CBCL: The Common Business Communication Language
By traviscj
- 2 minutes read - 423 wordsI recently came across McCarthy’s CBCL paper on Hacker News. He presents a Lisp notation as a format for sharing requests between different software on different computers. He calls out
(PLEASE-RESERVE (EPSILON (x)
(AND
(IS-FLIGHT x)
(DEPARTS MONDAY)
(ARRIVES (BEFORE WEDNESDAY)))))
where $\epsilon x$ is an operator maps a predicate to a value matching the predicate, and considers it an improvement on the “iota” definite description operator, which seems to be an operator that returns the unique value matching the predicate. It seems interesting to me that the unique match operator is not considered as useful as the arbitrary match operator – unique keys actually seem critical to a lot of my work with data models. Even more fascinating, though, is that this looks like an anonymous function!
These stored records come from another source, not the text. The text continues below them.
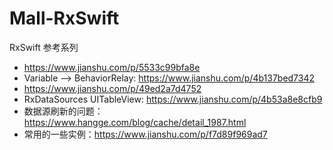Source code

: # Mall-RxSwift
RxSwift 参考系列

- https://www.jianshu.com/p/5533c99bfa8e
- Variable --> BehaviorRelay: https://www.jianshu.com/p/4b137bed7342
- https://www.jianshu.com/p/49ed2a7d4752
- RxDataSources UITableView: https://www.jianshu.com/p/4b53a8e8cfb9
- 数据源刷新的问题： https://www.hangge.com/blog/cache/detail_1987.html
- 常用的一些实例：https://www.jianshu.com/p/f7d89f969ad7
I did a bit more reading, and it turns out that those definite descriptions are probably actually a reference to the domain relational calculus introduced by Lacroix and Pirotte.
McCarthy is very dismissive of XML as an inferior format to Lisp notation, but I am a bit less convinced that XML’s addition of a schema doesn’t add anything. Enumerating possible values a given request can take on – that is, a specification – seems very fruitful in the distributed systems work that I have done, to say little of how nice a standardized, portable, relatively compact, battle-tested specification and serialization format is. But perhaps McCarthy doesn’t mention it because he is assuming that the Lisp notation could also have a schema/specification overlayed on top of it, and which was itself a Lisp notation definition. It almost seems like variant of the robustness principle, which has of course been refuted.
Finally, I’m interested in applying these lessons to the things that came after McCarthy’s 1999 update.
In particular, protocol buffers.
Here, we find an even stronger schema and a ton of other features not exactly relevant to the CBCL proposal, but interesting none-the-less.
I was especially struck by the description of the ADJECTIVE
modifier for specifying “extra” details about a particular type of object, and the similarity to protobuf optional
fields.
Specifically,
The point of ADJECTIVE is that a program not understanding YELLOW could nevertheless understand that #2 pencils were called for, and could reply that they don’t have any pencils, if that were so.
ends up sounding a lot (but not exactly) like an optional
protobuf field–perhaps more akin to using the protobuf API to return a response that encodes “I matched all the fields I understood, but also found a field I didn’t understand”.